The combination of models for:

1. Modulus of asphalt materials as a function of reduced time,
2. moduli of unbound layers as a function of the stiffness of the layers above and as a function of the load level,
3. decrease of asphalt modulus caused by fatigue, and
4. the development of slip between some asphalt layers,

resulted in a relatively good prediction of the resilient deflections of the pavements, at all load levels and for the whole duration of the tests.

The resilient deflection increased considerably during almost all of the HVS tests. Most of this increase took place before the first visible crack occurred. The increase in visual cracking did not correlate very well with any further development in deflection, or with the calculated decrease in asphalt modulus.
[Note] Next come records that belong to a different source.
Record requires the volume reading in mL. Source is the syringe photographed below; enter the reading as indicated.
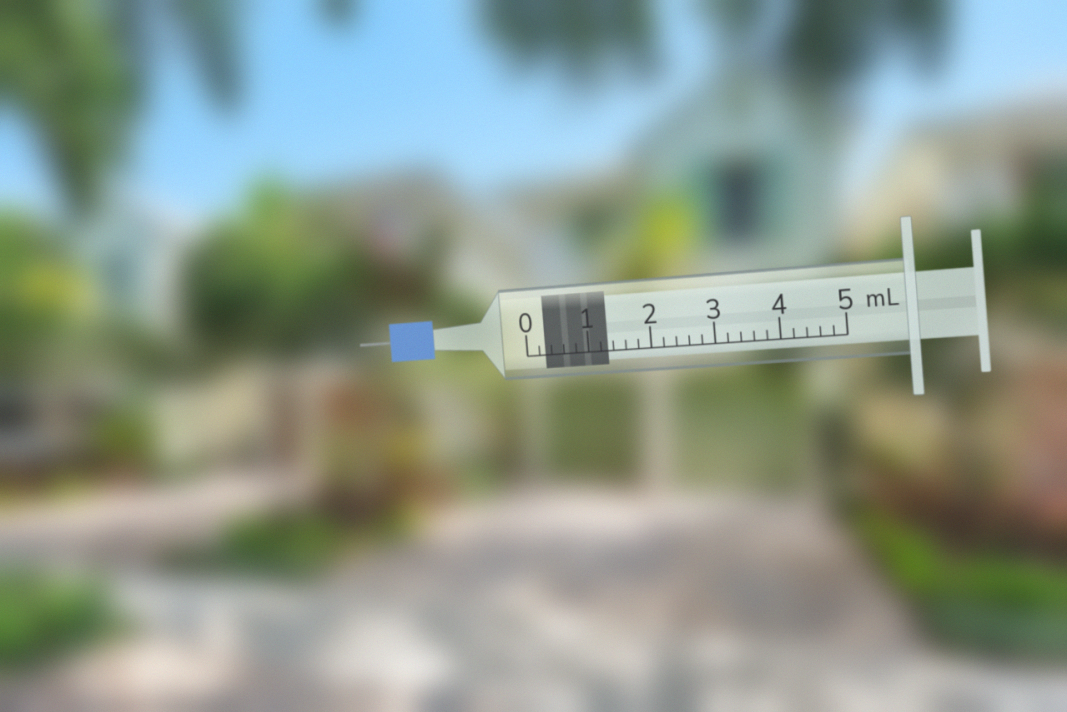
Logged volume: 0.3 mL
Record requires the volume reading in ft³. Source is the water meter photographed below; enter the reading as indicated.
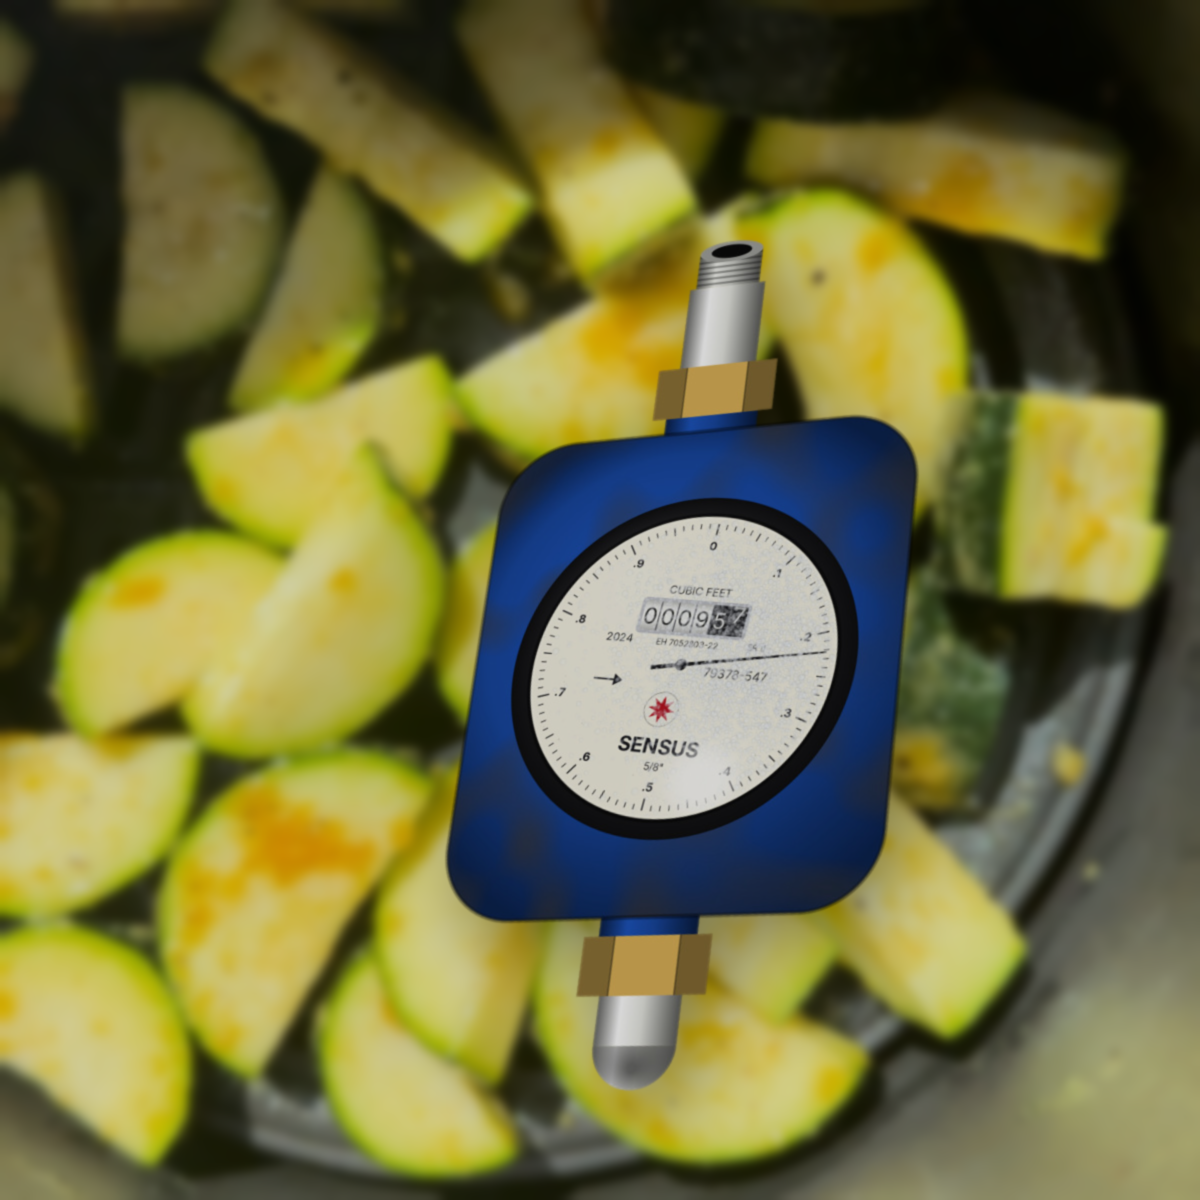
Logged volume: 957.22 ft³
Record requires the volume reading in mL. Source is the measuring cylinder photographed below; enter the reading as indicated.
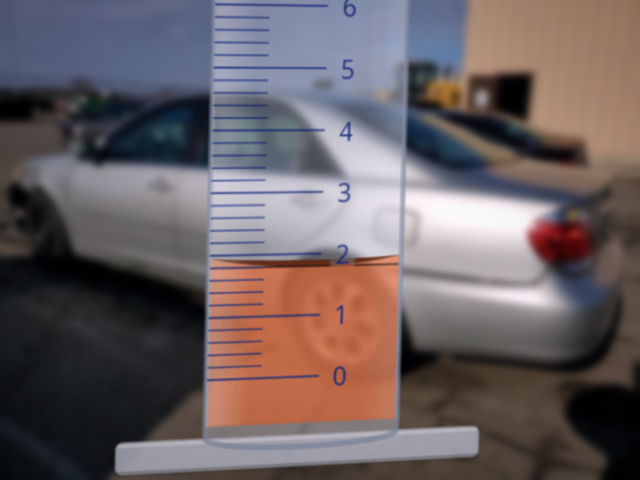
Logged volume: 1.8 mL
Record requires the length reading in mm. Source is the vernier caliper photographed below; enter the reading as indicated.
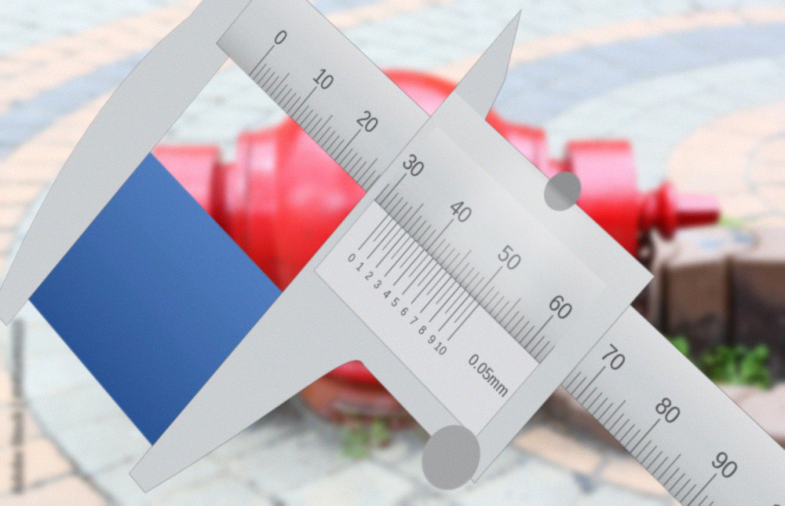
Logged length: 32.0 mm
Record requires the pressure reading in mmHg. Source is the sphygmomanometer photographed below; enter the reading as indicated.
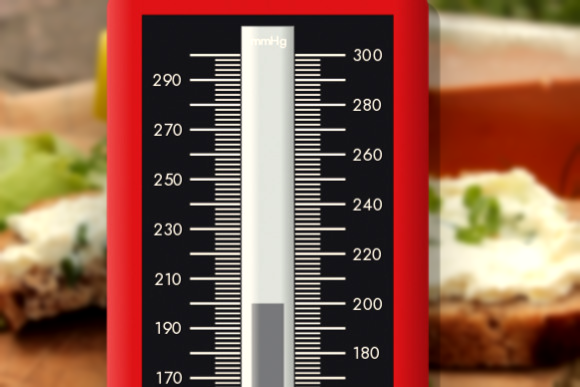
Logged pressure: 200 mmHg
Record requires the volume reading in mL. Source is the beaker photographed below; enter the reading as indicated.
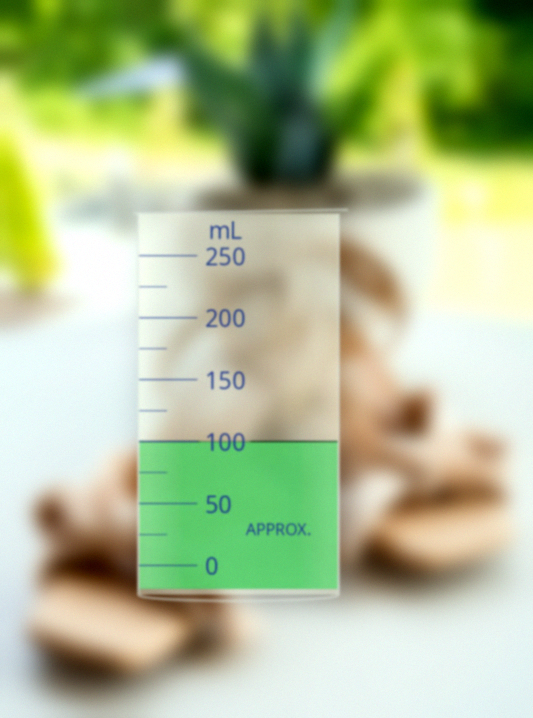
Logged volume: 100 mL
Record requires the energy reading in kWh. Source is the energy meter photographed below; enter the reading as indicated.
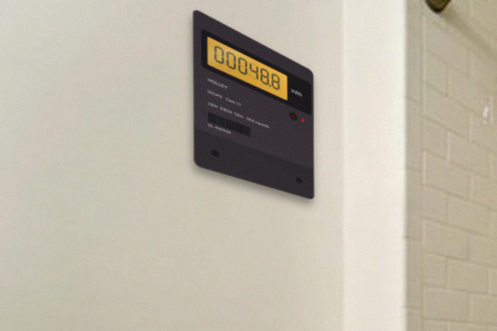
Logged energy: 48.8 kWh
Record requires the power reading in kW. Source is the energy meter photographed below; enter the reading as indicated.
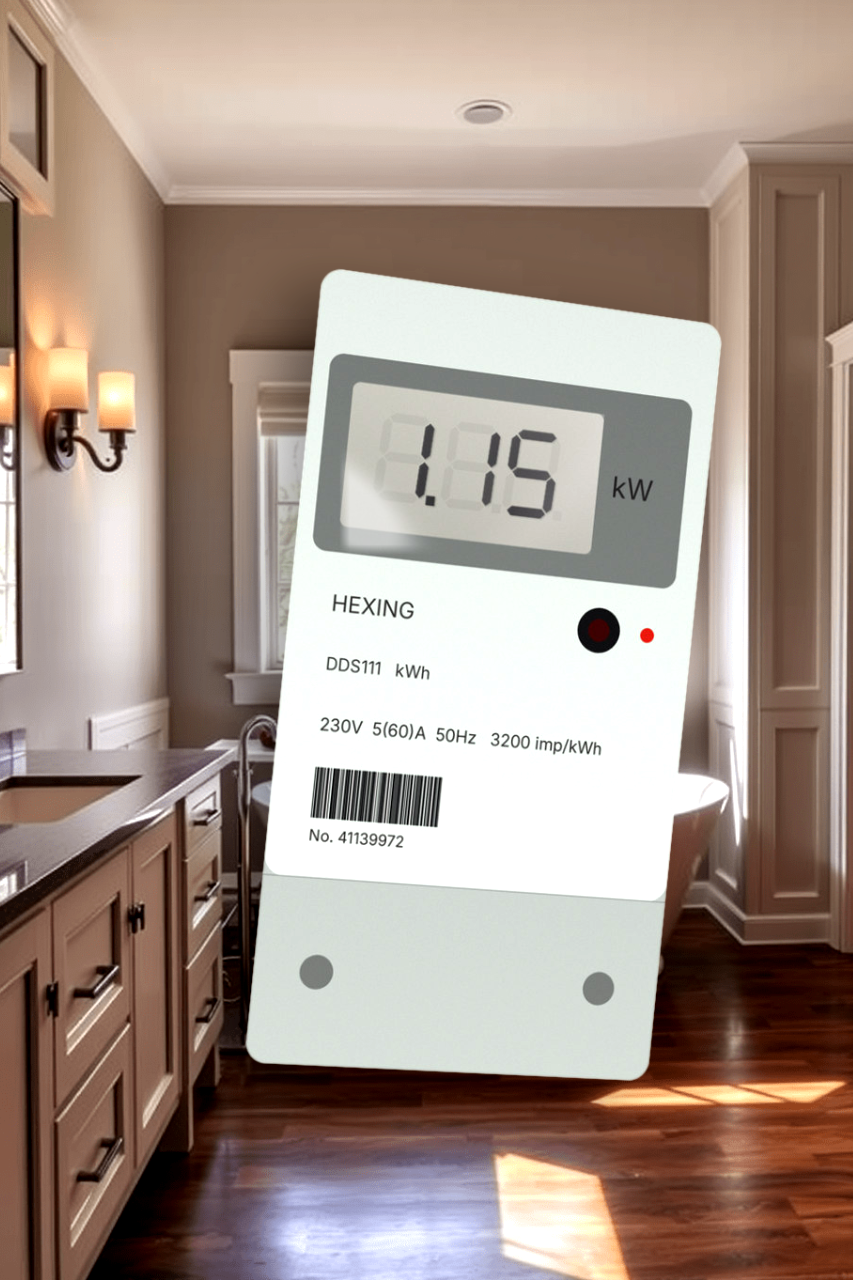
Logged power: 1.15 kW
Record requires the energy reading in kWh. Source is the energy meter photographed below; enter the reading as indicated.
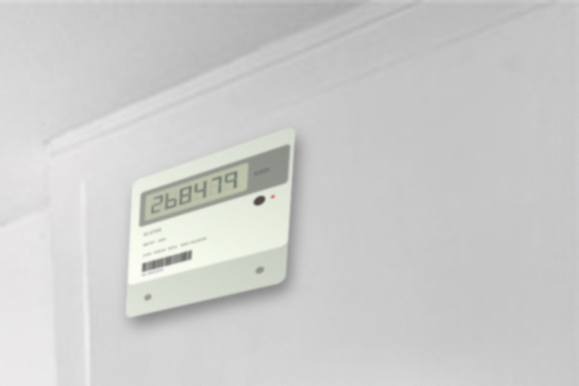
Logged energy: 268479 kWh
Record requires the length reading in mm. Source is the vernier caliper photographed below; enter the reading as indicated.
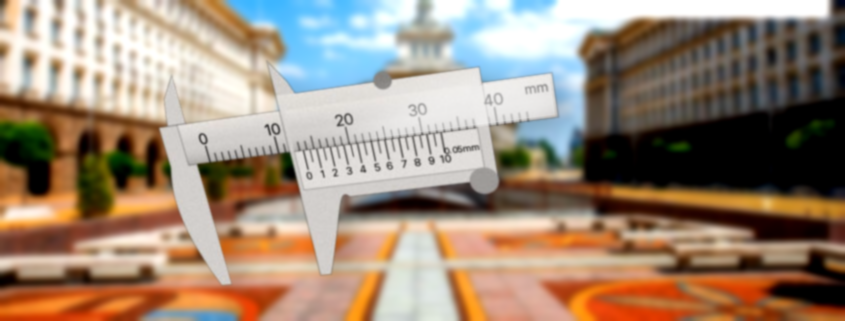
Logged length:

Permanent deformation of the individual layers in the pavement structures was predicted reasonably well and so was the overall permanent deformation at the pavement surface, including predictions for asphalt-rubber overlays. For the granular layers, and particularly for the subgrade, the permanent deformations were very small, making calibration of the models uncertain.

Before the models can be applied to the design of new pavements and rehabilitation overlays a number of issues need to be addressed such as the influence of aging, seasonal variations, wheel speeds and rest periods, and variability of materials, structure, loads and climate, but the calibration using the HVS data reported in this paper is believed to provide a solid foundation for the ongoing calibration effort.